- The Washington Times - Wednesday, March 23, 2005

Honda’s 2005 Odyssey isn’t just a people-hauling minivan. Redesigned and re-engineered for its third generation, the Odyssey sets several minivan “firsts,” including having an engine that automatically shuts off three of its six cylinders to conserve fuel.

The new Odyssey also has fun, innovative features such as a storage area, complete with lazy Susan, built into the floor in the middle of the van.

Pricing for the Odyssey has increased. Starting price for the 2004 Odyssey was $24,980, and now, there’s also an upscale Odyssey model — the 2005 Touring — that has a starting MSRP, including destination charge, of $35,010, which is in the luxury-car range.

Honda officials hope the new Odyssey, which is 2 inches longer than its predecessor and about an inch wider, attracts young, technology-savvy Generation X and Y families.

“In essence, we’ve reset our targets for a new generation of minivan buyers,” said Tom Elliott, executive vice president for automobile operations at American Honda Motor Co. Inc.

No doubt buyers will appreciate that the 2005 Odyssey tops all other minivans in fuel economy.

The rating of 20 miles a gallon in city driving and 28 mpg on the highway, as reported by the U.S. Environmental Protection Agency, comes with the Odyssey’s top engine — a 255-horsepower V-6 with Variable Cylinder Management (VCM) that shuts down cylinders when they’re not needed, such as when the Odyssey is cruising city streets or the highway.

The V-6 with VCM is one of two V-6s offered for the Odyssey this year. Both are 3.5 liters in displacement and put out 255 horses and 250 foot-pounds of torque for good acceleration and commendable passing power. Both also are mated to a five-speed automatic.

Honda’s V-6 with VCM is unlike any powerplant in a production minivan because the engine goes from six to three cylinders and back automatically, based on the power needs — or lack thereof — of the vehicle.

Drivers and passengers can’t really tell when there are three or six cylinders working.

The VCM engine is in upper-level Odysseys — the EX-L and above.

These models also are fitted with Active Noise Control that uses the van’s audio system to effectively cancel noise produced by the imbalanced, three-cylinder engine operation. It manages some road noise, too, and it’s another minivan “first.”

Other technology items in the 2005 Odyssey are a DVD entertainment screen that’s 9 inches — bigger than in many other minivans. The navigation system includes voice recognition, which is a minivan first.
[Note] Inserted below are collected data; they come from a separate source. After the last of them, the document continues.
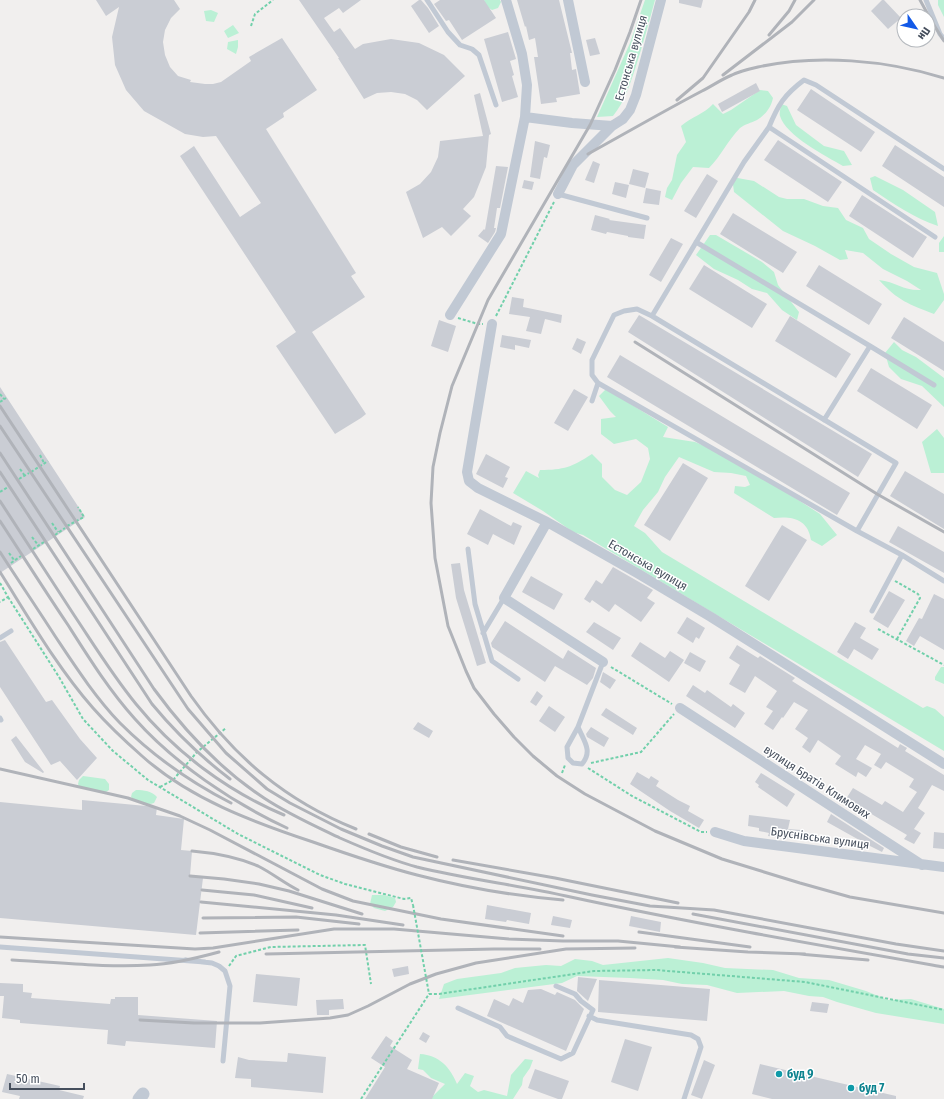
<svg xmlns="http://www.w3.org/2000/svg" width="944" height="1099" viewBox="0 0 944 1099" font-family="'Fira Sans Condensed',sans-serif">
  <rect width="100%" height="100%" fill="#f1efee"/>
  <path fill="#bbf0d5" d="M484 0H500L501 2 498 8 492 10 486 6Z
    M645 0H655C649 22 643 44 636 66 630 84 625 101 613 116L597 117 630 43Z
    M938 0H944V17L938 5Z
    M211 10 218 13 214 22 206 21 204 11Z
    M233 25 239 33 228 38 224 31Z
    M238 40V47L236 54 227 49 228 42Z
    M760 90 768 91 773 98C771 108 765 115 757 120 751 123 745 124 740 128 728 140 721 156 709 168L693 167 681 183 672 200 665 197 667 188 672 180 677 155 686 142 681 126C691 117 704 114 713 104L723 114 731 110Z
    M781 104 787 106 796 125 824 146 844 151 852 165 843 166C826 156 786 136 780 116 779 113 781 107 781 104Z
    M875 176 903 190 935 212 938 226C914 218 894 204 873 190L870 178Z
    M732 177 754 181 779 197 787 199H804L823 206 838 208 846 220 863 228 869 239 891 254 914 267 937 273 944 294V300L934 314C909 304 898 301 879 280 896 282 904 291 921 290L907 281 883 269 863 253 845 250 848 259 840 260 815 246 783 231 734 192Z
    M710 235H716L762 262 774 272 778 285 799 312 797 320 782 310 767 293 752 289 738 280 714 269 696 255Z
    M944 236V252H939V243Z
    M894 342 902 350 916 357 944 378V407L922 386 901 379 889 367 885 353Z
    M606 389 668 427 663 437 695 442 733 458 820 514 837 535 822 546 811 540C808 519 792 516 774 518L734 493 735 486 745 487 750 485 746 476 731 473 714 472 679 457 665 477 658 492 643 510 634 526 645 533 662 552 923 708 927 706 935 709 944 717V751L583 535 573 532 543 511 513 493 526 471 539 478 538 475 540 470C564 470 572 467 592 454L602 464V477L615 490 627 495 641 482 650 459 648 448 636 439 614 444 601 434V419L616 417 610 411 599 396Z
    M937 429 944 438V473H931L922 442Z
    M941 667H944V684L935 680V677Z
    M83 776 105 779 109 784V790L106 792 80 788 78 784 79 780Z
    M136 790C144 790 152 791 157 797L154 803C147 806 136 802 131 797L132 793Z
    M372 895H384L395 898 396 902 393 907 385 911 374 908 370 904Z
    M668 958 703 963 725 968 773 970 799 978 829 980 866 991 888 1000 911 999 944 1009V1024L876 1013 837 1002 823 997 809 996 784 991 737 993 707 985 682 984 663 980 630 978 577 976 562 983 439 999 444 984 457 979 501 973 515 968 546 965 561 966 575 959 592 961 603 965Z
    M420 1054C439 1055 450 1067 457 1084L465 1073 474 1076 470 1086 478 1092 484 1090 507 1096 511 1075 525 1059 533 1060 530 1068 523 1078 522 1085 513 1099H418L414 1091 433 1096 445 1084 431 1078 423 1070 418 1069Z"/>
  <path fill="#cacdd4" d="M96 0H174L180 9 171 18 165 30 163 42 165 55 170 67 178 76 191 80 190 82 205 84H213L221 82 251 61 249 57 282 38 317 90 283 113 284 117 266 129 356 273 351 276 365 297 312 332 366 414 361 418 335 434 276 346 296 332 180 156 194 146 240 217 261 203 216 136 203 137 185 134 144 111 126 90 115 65 112 37 119 7 106 16Z
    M299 0H361L343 13 339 8 324 18 334 32 340 28 355 49 363 44 391 39 419 43 444 55 465 76 427 110 417 100 405 94 391 92 377 93 364 99 338 58H339Z
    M419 0H421L428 8 439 26 429 33 411 6Z
    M440 0H484L496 18 462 40 449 20 446 21 434 4Z
    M517 0H559L572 53H570L572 70 576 69 580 94 556 98 557 102 541 104 534 57H538L535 38 529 40 526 26 525 27Z
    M679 0H703L701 8 679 3Z
    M882 0H884L901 18 888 29 871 11Z
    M508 32 516 59 510 61 514 75 512 76 518 97 502 102 484 39Z
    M595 38 600 54 590 56 586 40Z
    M756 83 760 91 722 112 718 104Z
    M811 89 875 132 861 152 797 110Z
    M480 93 491 134 489 135 486 167 474 197 463 209 471 216 451 236 442 227 423 238 406 192 420 184 431 172 438 157 440 141 483 136 474 95Z
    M778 140 842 182 828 202 764 160Z
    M535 141 550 145 547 158 544 157 540 179 530 177Z
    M895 145 944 177V207L882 166Z
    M593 161 600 164 594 183 585 180Z
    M496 166 508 167 500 208H497L494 228H496L495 232 488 243 478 236 484 229 485 230Z
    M633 169 649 173 645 188 629 184Z
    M707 174 718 181 696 218 684 211Z
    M524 180 534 182 532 190 522 188Z
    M615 182 629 185 626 198 612 194Z
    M646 188 661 191 659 205 643 203Z
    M862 195 927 237 913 258 849 216Z
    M733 213 797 252 783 273 720 234Z
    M595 215 610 219 609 220 646 225 644 239 628 237V236L607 232 606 234 591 230Z
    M671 238 683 244 661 282 649 275Z
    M704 265 767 304 752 328 689 289Z
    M819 265 882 304 869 325 806 286Z
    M512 297 524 299 523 307 562 315 561 323 545 319 541 334 526 331 530 317 509 314Z
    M639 315 872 454 858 477 628 332Z
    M790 316 851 354 836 378 775 341Z
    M904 317 944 342V371L891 338Z
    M439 320 456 326 448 352 431 346Z
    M502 335 531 340 529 348 515 345V350L500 347Z
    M577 338 586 342 581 354 572 349Z
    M620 355 850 493 837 515 607 377Z
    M871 368 932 405 917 429 857 391Z
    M0 387 85 517 0 573Z
    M574 389 588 397 568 431 554 423Z
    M486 454 510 467 505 477 508 478 503 488 476 474Z
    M683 463 708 478 670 541 644 525Z
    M905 471 944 494V529L890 496Z
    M480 509 511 526 513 522 522 526 514 545 493 534 488 545 467 534Z
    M782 525 807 540 769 601 745 586Z
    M898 526 944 552V573L889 542Z
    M460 563 464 590 486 663 477 666 456 598 451 564Z
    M613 567 653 590 647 598 655 603 641 622 615 604 609 612 592 600 590 603 584 599 596 580 602 584Z
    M531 576 563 594 554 610 522 592Z
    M889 591 905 600 888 628 873 619Z
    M934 594 944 599V650L920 636 914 646 906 641 919 618 922 619Z
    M687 617 705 628 699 639 696 637 693 643 677 633Z
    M505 621 563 659 568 650 596 668 593 678 587 685 555 666 545 682 492 647 491 643Z
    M594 622 621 638 613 650 586 632Z
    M855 622 866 628 860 638 879 649 872 660 854 649 848 659 837 652Z
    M5 640 46 702 52 700 80 739 97 758 77 780 60 761 51 765 0 687V642Z
    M640 642 665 658 670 651 684 660 669 682 631 656Z
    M737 645 758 658 760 656 795 678 792 681 898 748 900 744 907 748 905 751 944 775V791L932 785 918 808 925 813 914 829 921 833 914 844 904 839 907 835 846 799 853 788 882 805 885 801 903 812 917 792 909 787 914 779 886 762 881 769 874 765 881 754 865 745 856 759 872 768 866 777 858 772 856 777 835 764 841 756 818 740 810 753 802 747 808 738 795 729 808 710 794 702 783 718 782 717 773 730 764 724 773 711 766 707 777 691 755 676 745 693 729 684 740 665 729 658Z
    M690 652 706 661 700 672 684 663Z
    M603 672 616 680 610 689 600 682Z
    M693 685 705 693 707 690 731 707 733 704 745 713 735 728 686 696Z
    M537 691 543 696 536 706 530 702Z
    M549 706 565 717 555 732 539 721Z
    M606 708 637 728 633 735 601 715Z
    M418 722 433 731 429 738 413 729Z
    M591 727 609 738 604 747 587 737 586 734Z
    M16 736 44 772 43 773 25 762 11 740Z
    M637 772 649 779 651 776 659 781 656 786 678 800 690 806 688 811 704 820 699 828 670 811 630 784Z
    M761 773 795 794 787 807 758 787 759 785 755 782Z
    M82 800 157 807 156 815 184 819 181 850 192 851 190 876 203 878 196 935 0 918V802L82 810Z
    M831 814 884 848 882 852 868 845 865 850 858 846 861 841 827 822Z
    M749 815 790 820 788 829 801 830 800 839 768 836 769 833 759 831V828L748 826Z
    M934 832 944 833V849L933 848Z
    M487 905 531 913 529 924 507 920 506 922 485 919Z
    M553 916 572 920 570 928 551 925Z
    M631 916 661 922 660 932 629 926Z
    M408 966 409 974 394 977 392 969Z
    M256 974 300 978 297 1006 253 1002Z
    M578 977 597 979 588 1001 577 991Z
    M599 980 710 989 707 1021 598 1012Z
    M0 983 23 984V992L32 993 31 998 110 1004 111 999H115V997H138V1015L217 1021 215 1048 126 1041 125 1046 107 1044 108 1030 20 1023V1020L2 1018 4 996H0Z
    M541 989 555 995 557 992 575 1000 584 1009 566 1051 487 1016 494 999 509 1006 513 998 523 1003 528 990Z
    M343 999 344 1009 329 1010V1015H317L316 1000Z
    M812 1002 829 1004 827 1013 810 1011Z
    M423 1032 430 1036 426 1043 419 1039Z
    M386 1036 393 1041 390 1046 412 1060 407 1069 439 1083 432 1099H365L385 1067 371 1058Z
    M625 1039 652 1047 638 1091 611 1082Z
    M288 1053 326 1057 323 1093 251 1087V1079L235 1078 238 1057 249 1060 287 1062Z
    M704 1060 715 1065 702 1099 691 1095Z
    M760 1064 840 1083 896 1096V1099H772L752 1094Z
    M535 1069 569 1081 562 1099H558L528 1088Z
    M7 1074 60 1086 59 1090 84 1096 83 1099H19L20 1096 2 1092Z"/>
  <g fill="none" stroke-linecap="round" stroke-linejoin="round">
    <path stroke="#72d0ab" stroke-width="2" stroke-dasharray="3 2" stroke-linecap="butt" d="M251 26 255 14 273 0
      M496 316 554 202
      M458 318 478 324H483
      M0 394 4 399
      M0 402 6 398
      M40 455 44 463
      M20 469 25 476
      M31 472 48 461
      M19 479 29 473
      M0 492 8 487
      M52 523 58 532
      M67 526 84 517 78 507
      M55 535 65 528
      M32 537 38 545
      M33 549 44 542
      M9 553 14 560
      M11 563 21 556
      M895 581 918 594 920 598 897 639
      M0 583 8 597 0 602
      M8 597 59 677 83 719 113 751 148 780 238 834 320 875 345 884 404 899 411 898 413 905
      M878 629 944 665
      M611 667 672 704
      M591 763 641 752 674 714
      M588 768 632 796 701 832H707
      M562 773 565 765
      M160 787 173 780 197 752 226 728
      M229 966 236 956 271 947 365 945 371 984
      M361 1099 429 994H439L594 971 656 970 805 982 944 1010"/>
    <path stroke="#c1c9d4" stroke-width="5" d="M427 0 448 32 460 45 472 49 479 55 496 105
      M926 0 940 34 944 39
      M769 127C778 105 784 95 804 80L816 85 944 169
      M558 194 647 218
      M696 242 870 346 824 420
      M652 316 637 309 624 311 614 315 592 360V375L598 383 857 531 896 463 652 316 744 162 769 127 935 237
      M870 346 934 385
      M592 401 598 383
      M857 531 902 555 872 611
      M468 549 475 604 492 661 518 679
      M902 555 944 581
      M483 633 504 598
      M0 638 11 631
      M0 718 1 720
      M578 727 567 747 568 758 573 763 582 764C593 751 584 741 578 727L603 662
      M0 947 205 962 185 960 212 963 219 966 225 971 230 986 223 1061
      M458 1008 500 1027 507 1036 561 1059 573 1053 593 1010 581 1001 575 994 556 986
      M589 1016 597 1020 691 1035 698 1039 701 1047 684 1099"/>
    <path stroke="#c1c9d4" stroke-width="10" d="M568 0 585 82
      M525 117 572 123 612 126
      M558 194 573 165 612 126 623 119 630 110 636 95 661 0
      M450 315 501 234 525 117 527 85 522 54 506 0
      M492 324 467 472 469 481 478 488 547 522 637 573 711 617 944 764
      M547 522 504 598 603 662
      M680 708 922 865
      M715 832 744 841 944 867"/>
    <path stroke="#c1c9d4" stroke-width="13" d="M139 1099 143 1094"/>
    <path stroke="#b0b3b9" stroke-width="3" d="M641 0 630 32 615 70 590 125 488 300 452 386 440 433 433 467 431 503 435 558 448 626 466 671 474 688 494 714 514 737 533 756 557 776 585 794 655 831 722 859 800 883 850 897 944 913
      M920 0 932 22 944 41
      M769 35 789 11 795 0
      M723 75 792 22 814 0
      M677 100 703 78 749 12 755 0
      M588 154C626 133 664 111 702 91 712 86 722 79 732 75 740 71 749 69 758 67 817 54 886 60 944 78
      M635 342 877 494 944 532
      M0 406 191 696C234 757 286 801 356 829
      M0 426 188 709 226 753 267 789 290 803 341 829 382 846 413 857 592 895 650 906 714 910 896 944 944 951
      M0 453 154 689C184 730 221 770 264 798 288 814 315 826 340 838 365 849 391 860 417 867 466 879 517 885 566 896 691 923 818 945 944 967
      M0 472 152 704C176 733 201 757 230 779
      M0 501C25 539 49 577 74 615 94 645 113 676 136 704 175 752 227 791 284 815
      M0 521C23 556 45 591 68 625 89 658 109 690 135 719 174 763 233 803 287 828
      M0 552C18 580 37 608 55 636 75 666 95 697 120 723 153 756 190 782 231 803
      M0 572C29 618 57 667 93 708 108 725 125 741 142 756 190 799 253 822 313 842 347 854 382 866 417 875 463 887 516 896 563 900
      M0 769 128 798 180 816 210 830 322 889 353 901 441 919 563 936
      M369 834 401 847 437 857
      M192 851C215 853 237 857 258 866 272 873 284 883 298 890
      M453 860 555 878 678 903
      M190 876 224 879 259 884 289 891 362 914
      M202 890 254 895 312 908
      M201 902 336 915 403 925
      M693 914 908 954 944 958
      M203 918 296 917 359 924
      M639 932 750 947
      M200 933 298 930
      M0 937 195 949 213 948 334 929H394L509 939 563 941H618L680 947
      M675 947 748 952 805 954
      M266 954 494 949H540
      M799 954 868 960
      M12 960C57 962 106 968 150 965 172 964 197 958 219 952
      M140 1020 194 1023H260L330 1018 348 1015 368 1006 410 984 436 974 476 963 566 949 635 948"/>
    <path stroke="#72d0ab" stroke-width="2" stroke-dasharray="3 2" stroke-linecap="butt" d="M413 905 429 994"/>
  </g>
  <g fill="#0f9aa8" stroke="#fff" stroke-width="1.5">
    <circle cx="779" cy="1074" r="4"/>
    <circle cx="851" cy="1088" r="4"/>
  </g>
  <g text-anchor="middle" stroke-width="3" stroke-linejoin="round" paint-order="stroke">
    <g font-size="12" fill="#464f5d" stroke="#fff">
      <text transform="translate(631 58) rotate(-74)" y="4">Естонська вулиця</text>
      <text transform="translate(648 565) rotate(30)" y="4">Естонська вулиця</text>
      <text transform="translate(817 782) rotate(33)" y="4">вулиця Братів Климових</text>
      <text transform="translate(820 838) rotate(8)" y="4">Бруснівська вулиця</text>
    </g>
    <g font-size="12" font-weight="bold" fill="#0d838f" stroke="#fff" text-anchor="start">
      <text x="787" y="1078">буд 9</text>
      <text x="859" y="1092">буд 7</text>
    </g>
  </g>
  <g transform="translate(916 28) rotate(124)"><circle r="19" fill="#ffffff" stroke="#b5b9be"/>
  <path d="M0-3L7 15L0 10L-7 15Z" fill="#1259e7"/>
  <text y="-6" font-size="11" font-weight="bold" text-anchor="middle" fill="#464f5d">Пн</text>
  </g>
  <path d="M10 1083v6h74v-6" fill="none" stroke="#464f5d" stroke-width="2"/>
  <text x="16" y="1083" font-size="12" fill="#464f5d" stroke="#ffffff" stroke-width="3" paint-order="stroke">50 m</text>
</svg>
The lazy Susan storage space is in the floor of the second row of the Odyssey and can be used as a hidden beverage cooler or food warmer area, thanks to thermal packs sold as accessories.

The test van was the luxury-appointed, pricey Touring model. Every seat is generously swathed in soft leather that has folds and gathers like seats in a luxury sedan.

I liked the more modern placement of the automatic gear shifter. It’s no longer on the steering column. It’s in the dashboard, to the right of the steering wheel.

Second-row passengers delighted in having separate and comfortable captain’s chairs, instead of a traditional bench seat. For 2005, Honda made the Odyssey seatbacks higher and widened the seat cushions for added comfort.

Meantime, third-row passengers have an easier time getting to their seats because the second-row seats in the new Odyssey slide forward in a fashion similar to what’s found in coupes.

In addition, there are 3 more inches of legroom in the rearmost seats of the 2005 Odyssey.

The new Odyssey is the first from Honda that can carry eight people. The eighth person uses a narrow, pull-up middle seat between the two second-row captain’s chairs.

I tried out the middle seat on a midlevel Odyssey EX and was surprised at the good cushioning provided. This eighth seat has a head restraint and three-point safety belt, too.

Too bad the Odyssey’s power, sliding side doors still poke along when opening and closing and beep annoyingly when you try to open them before undoing the locks.

Steering is improved, giving a more direct and precise feel, and the ride is better, too.

There’s less sense that this tall — more than 6.4-foot — van sways in turns and curves, and the larger tires and retuned suspension handle road bumps well. Much of the time, I didn’t feel anything but a smooth, quiet ride.